When running PIConGPU on the V100 at hemera, I get the following warning:
libibverbs: Warning: couldn't load driver 'librxe-rdmav25.so': librxe-rdmav25.so: cannot open shared object file: No such file or directory
@psychocoderHPC and @sbastrakov do you k ow where this is coming from and whether this can be ignored.
(I encounter this warning before and it did not cause a crash, but now I PIConGPU crashed without any specific error.)
I am not familiar with this library. From googling it seems the library is for interconnect things. So I think it makes sense to create an issue so that cluster admins could have a look.
Okay - thanks @sbastrakov - I will open a ticket.
Most likely, the crash my simulation encountered was caused by a node failure. There seems to be no notification in stdout / stderr for that on hemera.
The library issue will be investigated next year.
looks like an Infiniband library. Most likely that the modules forget to set LD_LIBRARY_PATH or were compiled on a node that had a different image than the default node image.

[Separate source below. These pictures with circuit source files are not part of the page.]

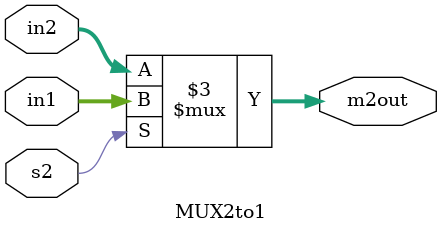
<source format=v>
module MUX2to1 (in1, in2, s2, m2out); 
parameter Data_width = 4;
input[Data_width-1:0] in1, in2;
input s2; 

output reg[Data_width-1:0] m2out;

always@ (in1, in2, s2) 
begin 
    if (s2)
        m2out = in1;
    else 
        m2out = in2;
end 
endmodule//MUX2
</source>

@psychocoderHPC As suggested by Jens Lasch, this warning might originate from an ibv_devinfo call. From the order of output, my guess is that this warning is triggered by our cuda_memtest.sh, which performs an mpiInfo call. Does this executable internally call ibv_devinfo?
@psychocoderHPC As suggested by Jens Lasch, this warning might originate from an
ibv_devinfocall. From the order of output, my guess is that this warning is triggered by ourcuda_memtest.sh, which performs anmpiInfocall. Does this executable internally callibv_devinfo?
No we never call ibv_devinfo by our self. IMO this is coming from MPI itself and there is a very high possibility that some RDMA feature not work correctly because of that.
The cluster admins resolved the issue by a (driver) update.